**ASSIGNED TASK**
Scan the data below and copy each line where "tail" occurs.

**People photos with keypoints**
|---|
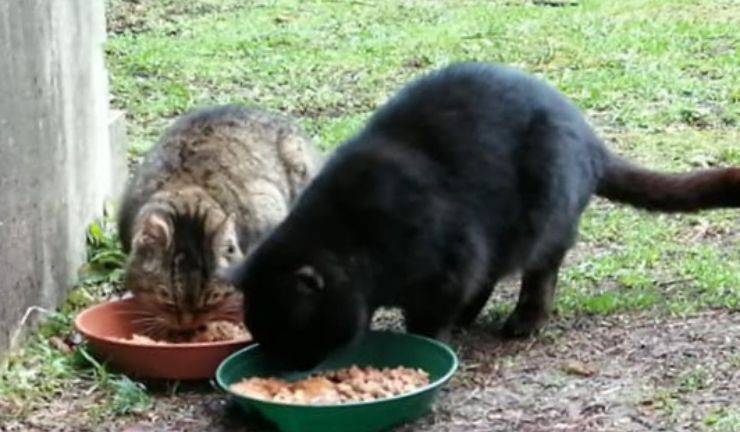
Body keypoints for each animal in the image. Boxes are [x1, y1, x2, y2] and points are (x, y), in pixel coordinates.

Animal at [227, 62, 740, 370]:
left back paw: (522, 321)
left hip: (541, 214)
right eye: (264, 335)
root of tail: (590, 139)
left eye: (292, 333)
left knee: (541, 271)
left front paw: (429, 344)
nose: (285, 365)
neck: (356, 239)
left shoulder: (449, 263)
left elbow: (429, 319)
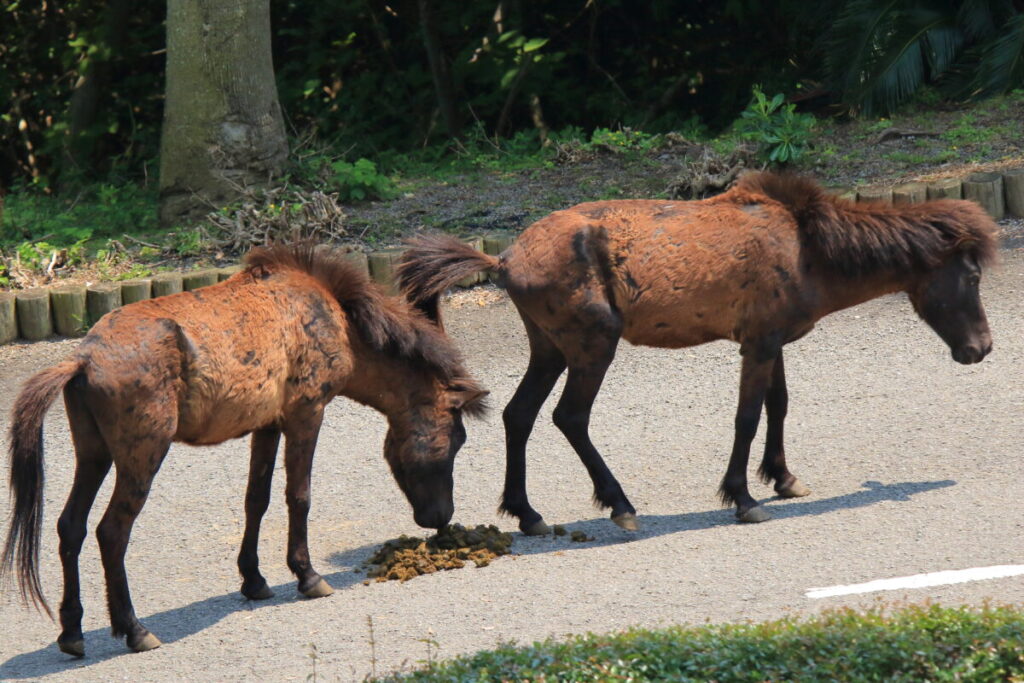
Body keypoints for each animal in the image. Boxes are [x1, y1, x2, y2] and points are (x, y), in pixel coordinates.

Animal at [1, 243, 487, 657]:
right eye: (456, 438)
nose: (440, 517)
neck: (336, 318)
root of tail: (81, 360)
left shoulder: (267, 425)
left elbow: (257, 498)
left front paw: (253, 579)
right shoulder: (306, 415)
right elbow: (298, 496)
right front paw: (307, 575)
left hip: (94, 456)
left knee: (71, 527)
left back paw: (72, 632)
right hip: (141, 458)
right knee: (111, 533)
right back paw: (134, 629)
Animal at [397, 171, 997, 536]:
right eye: (970, 275)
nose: (981, 348)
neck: (806, 248)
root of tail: (500, 261)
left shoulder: (769, 341)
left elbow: (779, 406)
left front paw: (782, 478)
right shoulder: (759, 345)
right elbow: (747, 417)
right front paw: (743, 497)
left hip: (549, 350)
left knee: (518, 415)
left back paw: (527, 514)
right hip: (592, 345)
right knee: (569, 417)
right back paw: (620, 505)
|---|
**OUTPUT**
root of tail: (590, 139)
root of tail: (81, 360)
root of tail: (500, 261)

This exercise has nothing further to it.